At the competition, Brown finds out Axel has spent exorbitant sums to ensure voting for Camp Star is easier than voting for Camp Rock. Camp Rock performs, accompanied by a video montage of camp activities, but Camp Star controversially wins the competition. Mitchie apologizes to Shane about not spending enough time with him and they kiss. Later that night at the final Camp Rock bonfire of the summer, many members of Camp Star, including Tess and Dana, opt to join Camp Rock, impressed at the camp's culture. This ensures enough campers for another summer.

==Cast==
- Demi Lovato as Mitchie Torres, a young girl aspiring to be a singer, now returning for her second year at Camp Rock
- Joe Jonas as Shane Gray, the lead singer of the band Connect 3, Brown's nephew and Mitchie's love interest
- Nick Jonas as Nate Gray, a member of the band Connect 3 and Shane's younger brother
- Kevin Jonas as Jason Gray, a member of the band Connect 3 and Shane's older brother
- Maria Canals-Barrera as Connie Torres, Mitchie's mother
- Meaghan Martin as Tess Tyler, Mitchie's nemesis from the previous film, who later reformed
- Alyson Stoner as Caitlyn Gellar, a Camp Rock attendee and Mitchie's friend
- Chloe Bridges as Dana Turner, Axel's daughter and Nate's love interest
- Matthew "Mdot" Finley as Luke Williams, the lead singer of Camp Star
- Anna Maria Perez De Tagle as Ella Pador, a Camp Rock attendee and Mitchie's friend
- Jasmine Richards as Margaret "Peggy" Dupree, a Camp Rock attendee and Mitchie's friend
- Daniel Fathers as Brown Cesario, Camp Rock's camp director and Shane's uncle
- Roshon Fegan as Sander Loya, a Camp Rock attendee
- Daniel Kash as Axel Turner, Camp Star's founder and Brown's ex-bandmate
- Jordan "J" Francis as Barron James, a Camp Rock attendee
- Arisa Cox as Georgina Farlow, the host of Hitz TV, the television network covering Camp Wars
- Frankie Jonas as Trevor, one of the Junior Rockers

==Production==
The film was shot in Ontario between September 3 and October 16, 2009, filming the scenes at Rockwood Conservation Area, Kilcoo Camp in Minden Hills, French River, The Kingbridge Centre in King City, and Earl Bales Park in Toronto.

==Reception==
===Critical response===
On Rotten Tomatoes, Camp Rock 2: The Final Jam has an approval rating of 63% based on 5 reviews and an average of 6.1/10. Jennifer Armstrong from Entertainment Weekly enjoyed the film and called the performance of Demi Lovato "dependently appealing".

===Ratings===
Camp Rock 2: The Final Jam garnered 7.9 million viewers on its premiere night, the most for a film on cable television in 2010 and the most any cable program that week (August 30 – September 5). The film was also simulcast on Radio Disney, similar to the first installment of the franchise, but it is unknown if the ratings included the Radio Disney audience.

==Home media==
Camp Rock 2: The Final Jam was released on DVD and Blu-ray on September 7, 2010, in the United States and Canada and was later available worldwide. Both the DVD and Blu-ray include the Extended Edition and the special feature Rock Along Edition, while the Blu-ray contains the featurette Getting To Know Camp Star's Newest Stars.

==Video game==
A video game based on the film, Disney's Camp Rock: The Final Jam, was developed and published by Disney Interactive Studios. It was released in North America on August 31, 2010, and in Europe and Australia in September.
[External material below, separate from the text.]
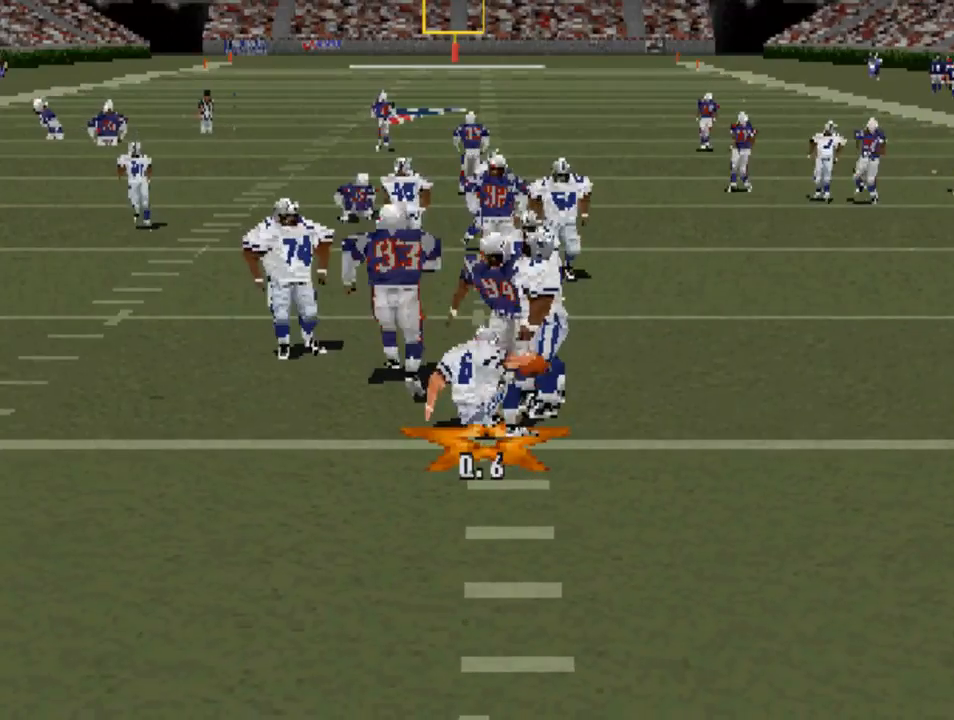
{"buttons": [], "left_stick": "center", "right_stick": "center", "events": []}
==Awards and nominations==

| Year | Ceremony | Award | Recipient | Result |
| 2011 | People's Choice Awards | Favorite Family TV Movie | Camp Rock 2: The Final Jam | Won |
| Directors Guild of America | Outstanding Directorial Achievement in Children's Programs | Paul Hoen | Nominated |
| 2013 | Motion Picture Sound Editors | Best Sound Editing - Long Form Musical in Television | Camp Rock 2: The Final Jam | Nominated |

==Sequel==

A sequel, titled Camp Rock 3, was released in 2026. Canals-Barrera, Lovato and the Jonas Brothers reprise their roles, while the latter two also served as executive producers.